3 cas pour une énergie de 20 keV (kiloélectronvolt) environ
  7 cas pour une énergie de 40 keV
  1 cas pour une énergie de 60 keV
  1 cas pour une énergie de 70 keV
- faisceau d'électrons
  
3 cas
- rayonnement gamma
  
4 cas à l'iridium-192
  2 cas au cobalt-60
- flux mixte
  
1 cas dû à une association de rayonnements gamma et de neutrons.

Septembre 1981: Lors du IIIème Congrès National de l'Association de Radioprotection Médicale à St Vincent (Italie), les Docteurs Jammet et Gongora présentent le bilan du suivi de 199 malades accidentés entre 1956 et 1981, soit une moyenne de 8 accidentés par an.
Parmi ces 199 personnes, 56 ont présenté des radiolésions aiguës.
On peut noter que:
- 58 expositions sont relatives à des travaux sous rayons X, soit environ 3 accidentés sur 10,
- 101 personnes ont subi une irradiation gamma, soit 1 accidenté sur 2.
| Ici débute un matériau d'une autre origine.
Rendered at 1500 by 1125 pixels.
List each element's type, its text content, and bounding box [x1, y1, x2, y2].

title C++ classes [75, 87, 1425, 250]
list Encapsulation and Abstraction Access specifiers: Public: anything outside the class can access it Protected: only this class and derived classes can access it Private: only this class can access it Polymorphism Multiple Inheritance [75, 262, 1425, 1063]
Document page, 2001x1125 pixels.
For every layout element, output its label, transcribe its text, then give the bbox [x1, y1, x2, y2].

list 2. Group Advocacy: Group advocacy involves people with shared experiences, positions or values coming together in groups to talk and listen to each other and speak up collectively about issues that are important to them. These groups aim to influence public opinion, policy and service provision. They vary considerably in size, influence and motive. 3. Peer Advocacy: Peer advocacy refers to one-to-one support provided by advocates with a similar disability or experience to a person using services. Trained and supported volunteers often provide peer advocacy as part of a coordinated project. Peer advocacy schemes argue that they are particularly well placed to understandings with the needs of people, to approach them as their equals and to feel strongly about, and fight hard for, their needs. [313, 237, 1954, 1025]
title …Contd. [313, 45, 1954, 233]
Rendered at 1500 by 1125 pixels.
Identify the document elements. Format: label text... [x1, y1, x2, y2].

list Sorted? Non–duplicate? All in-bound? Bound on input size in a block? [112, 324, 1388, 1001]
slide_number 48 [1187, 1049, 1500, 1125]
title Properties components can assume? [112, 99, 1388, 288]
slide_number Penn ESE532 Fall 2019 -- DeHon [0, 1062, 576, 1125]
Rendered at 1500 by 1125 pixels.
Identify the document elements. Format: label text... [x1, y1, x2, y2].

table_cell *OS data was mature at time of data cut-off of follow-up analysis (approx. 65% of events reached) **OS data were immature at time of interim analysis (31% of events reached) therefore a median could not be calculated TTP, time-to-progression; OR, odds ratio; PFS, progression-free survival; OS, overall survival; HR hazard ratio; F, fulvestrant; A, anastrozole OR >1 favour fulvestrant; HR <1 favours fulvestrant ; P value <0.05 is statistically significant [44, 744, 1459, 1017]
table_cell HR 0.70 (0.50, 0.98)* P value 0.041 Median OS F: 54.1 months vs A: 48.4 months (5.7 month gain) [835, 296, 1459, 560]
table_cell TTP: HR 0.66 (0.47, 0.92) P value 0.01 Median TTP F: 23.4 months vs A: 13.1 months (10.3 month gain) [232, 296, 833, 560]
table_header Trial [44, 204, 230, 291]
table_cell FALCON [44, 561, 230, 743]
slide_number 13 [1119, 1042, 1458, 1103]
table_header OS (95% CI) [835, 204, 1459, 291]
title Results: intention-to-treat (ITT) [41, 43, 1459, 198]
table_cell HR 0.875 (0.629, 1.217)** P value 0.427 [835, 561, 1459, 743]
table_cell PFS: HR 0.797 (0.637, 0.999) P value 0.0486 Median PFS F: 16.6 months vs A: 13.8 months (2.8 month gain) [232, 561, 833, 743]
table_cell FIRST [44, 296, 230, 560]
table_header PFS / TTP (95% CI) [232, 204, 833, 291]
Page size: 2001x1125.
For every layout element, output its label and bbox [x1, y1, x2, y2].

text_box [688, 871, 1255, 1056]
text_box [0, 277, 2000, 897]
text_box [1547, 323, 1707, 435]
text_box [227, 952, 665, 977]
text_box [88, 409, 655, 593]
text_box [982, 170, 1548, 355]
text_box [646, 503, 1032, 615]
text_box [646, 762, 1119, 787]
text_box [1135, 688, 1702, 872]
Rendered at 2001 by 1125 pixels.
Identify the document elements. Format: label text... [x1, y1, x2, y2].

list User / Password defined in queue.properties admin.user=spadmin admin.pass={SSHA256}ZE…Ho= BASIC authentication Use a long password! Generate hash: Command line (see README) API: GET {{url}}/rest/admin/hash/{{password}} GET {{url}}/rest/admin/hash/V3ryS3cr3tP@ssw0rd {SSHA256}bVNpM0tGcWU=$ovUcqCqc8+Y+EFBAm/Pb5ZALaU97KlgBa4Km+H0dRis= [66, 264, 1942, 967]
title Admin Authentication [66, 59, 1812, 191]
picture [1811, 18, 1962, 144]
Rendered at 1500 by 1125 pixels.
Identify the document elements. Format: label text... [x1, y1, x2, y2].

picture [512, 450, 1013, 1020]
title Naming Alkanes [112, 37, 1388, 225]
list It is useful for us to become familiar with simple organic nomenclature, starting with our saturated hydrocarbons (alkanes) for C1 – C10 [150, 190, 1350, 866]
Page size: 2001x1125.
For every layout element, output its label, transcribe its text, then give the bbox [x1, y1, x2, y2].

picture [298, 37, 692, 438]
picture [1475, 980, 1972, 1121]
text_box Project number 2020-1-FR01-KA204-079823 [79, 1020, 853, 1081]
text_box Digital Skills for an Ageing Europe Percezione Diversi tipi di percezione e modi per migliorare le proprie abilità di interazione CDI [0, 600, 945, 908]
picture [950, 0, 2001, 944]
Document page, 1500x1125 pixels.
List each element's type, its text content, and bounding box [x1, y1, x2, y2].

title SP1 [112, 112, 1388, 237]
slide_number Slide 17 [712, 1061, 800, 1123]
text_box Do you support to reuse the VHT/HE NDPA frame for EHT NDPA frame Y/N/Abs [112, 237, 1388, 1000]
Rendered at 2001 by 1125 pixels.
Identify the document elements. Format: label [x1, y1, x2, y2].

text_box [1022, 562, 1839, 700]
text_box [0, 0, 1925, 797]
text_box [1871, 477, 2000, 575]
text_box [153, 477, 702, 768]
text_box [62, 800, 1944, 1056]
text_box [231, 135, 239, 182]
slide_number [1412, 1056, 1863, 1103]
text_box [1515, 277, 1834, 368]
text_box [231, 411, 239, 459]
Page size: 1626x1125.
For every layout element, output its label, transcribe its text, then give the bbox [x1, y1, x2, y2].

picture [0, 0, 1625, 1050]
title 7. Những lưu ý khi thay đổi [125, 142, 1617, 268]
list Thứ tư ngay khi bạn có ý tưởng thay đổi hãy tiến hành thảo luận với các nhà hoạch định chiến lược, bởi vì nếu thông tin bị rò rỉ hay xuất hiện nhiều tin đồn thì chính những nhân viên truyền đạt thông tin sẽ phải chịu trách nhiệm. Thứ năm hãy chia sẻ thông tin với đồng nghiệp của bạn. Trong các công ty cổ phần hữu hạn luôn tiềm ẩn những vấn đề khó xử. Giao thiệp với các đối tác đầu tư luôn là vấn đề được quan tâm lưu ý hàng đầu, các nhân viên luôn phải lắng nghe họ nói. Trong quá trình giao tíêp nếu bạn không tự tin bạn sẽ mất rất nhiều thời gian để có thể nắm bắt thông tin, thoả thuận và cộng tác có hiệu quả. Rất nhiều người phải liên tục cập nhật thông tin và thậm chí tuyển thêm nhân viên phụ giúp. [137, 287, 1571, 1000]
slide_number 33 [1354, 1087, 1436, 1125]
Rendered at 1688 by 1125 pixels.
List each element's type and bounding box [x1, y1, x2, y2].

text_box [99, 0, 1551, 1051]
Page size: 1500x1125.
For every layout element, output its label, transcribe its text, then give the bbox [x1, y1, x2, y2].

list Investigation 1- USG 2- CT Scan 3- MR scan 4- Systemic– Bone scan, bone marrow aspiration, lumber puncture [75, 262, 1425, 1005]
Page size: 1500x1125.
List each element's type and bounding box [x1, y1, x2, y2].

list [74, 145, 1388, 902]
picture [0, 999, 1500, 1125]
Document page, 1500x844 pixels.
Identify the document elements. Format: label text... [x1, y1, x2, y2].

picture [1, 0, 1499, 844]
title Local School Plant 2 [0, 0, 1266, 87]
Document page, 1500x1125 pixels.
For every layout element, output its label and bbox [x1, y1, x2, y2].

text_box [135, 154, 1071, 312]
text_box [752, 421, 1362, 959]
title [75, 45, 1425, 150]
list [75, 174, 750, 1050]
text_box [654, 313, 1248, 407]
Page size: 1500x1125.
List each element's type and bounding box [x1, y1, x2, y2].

1987: M. Rodriguez De Oliveira dresse dans la revue Radioprotection un répertoire des principaux accidents radiologiques survenus entre 1945 et 1985.
Ces 184 accidents se sont traduits par des irradiations localisées ou globales importantes. Un certain nombre d'entre elles ont nécessité une intervention chirurgicale.

J.C. Zerbib,
Ingénieur en radioprotection.

Extrait de: «Pour un réexamen des données qui fondent la protection des travailleurs contre les rayonnements ionisants»,
colloque de Montauban "Nucléaire-Santé-Sécurité",
organisé par le Conseil Général de Tarn et Garonne (21-22-23 janvier 1988).

 

 

* Un dentiste de Boston, William Rollins, fut peut-être la première et la principale personne à jouer un rôle pionnier en matière de radioprotection. Rollins, qui était diplômé de Harvard en dentisterie et en médecine, fut le premier à proposer une dose de tolérance ou d'exposition aux rayons X et aussi le premier à recommander de protéger et de colmater les tubes à rayons X. Son critère ou sa norme consistait à exposer une plaque photographique à l'extérieur du tube ; si la plaque n'était pas voilée au bout de 7 minutes, la protection était adéquate. [Le 24 février 1901, il publie un article retentissant intitulé "X light kills" (Boston Medical and Surgical Journal, 1901, n°114, p. 173).] Entre 1900- 1904, il publia plus de 200 rapports où il encourageait vivement les médecins à recourir à l'exposition la plus faible possible, et il proposa des méthodes permettant de réduire l'exposition tant du radiologue que du patient (Rollins, 1904). Rollins reconnut également le potentiel de cette technique pour l'induction de la cataracte et il mena à bien certaines expériences sur les animaux qui révélèrent, entre autres, le risque de lésions graves (tératologiques) du foetus. Il fut le premier à lancer des mises en garde contre les risques que les rayons X comportaient pour les femmes enceintes.

** On pourrait raisonnablement penser que, une fois que l'on eut découvert qu'une exposition excessive aux rayons X produisait des lésions des tissus, on ferait attention. Mais ce ne fut pas le cas - même en 1903, Albers-Schonberg (1903), qui produisit une série de règles à l'attention des radiologues afin qu'ils se protègent, suggéra que la technique régulièrement utilisée visant à tester la « dureté » du tube de rayons X en plaçant la main entre le tube et l'écran fluorescent était dangereuse. Il faut ajouter qu'à cette époque, l'absence d'une norme agréée d'exposition au rayonnement ou d'une dose constituait un problème pour ceux qui voulaient établir des critères efficaces de protection - il fallut attendre jusqu'à l'adoption du röntgen comme unité d'exposition en 1928. Cependant, malgré l'absence d'unité, la Société radiologique allemande publia la première série de règles en matière de radioprotection en 1913.

Extrait de "Rayonnement : signaux précoces, effets tardifs",
Barrie Lambert, validation de la traduction française: Scott Altmann.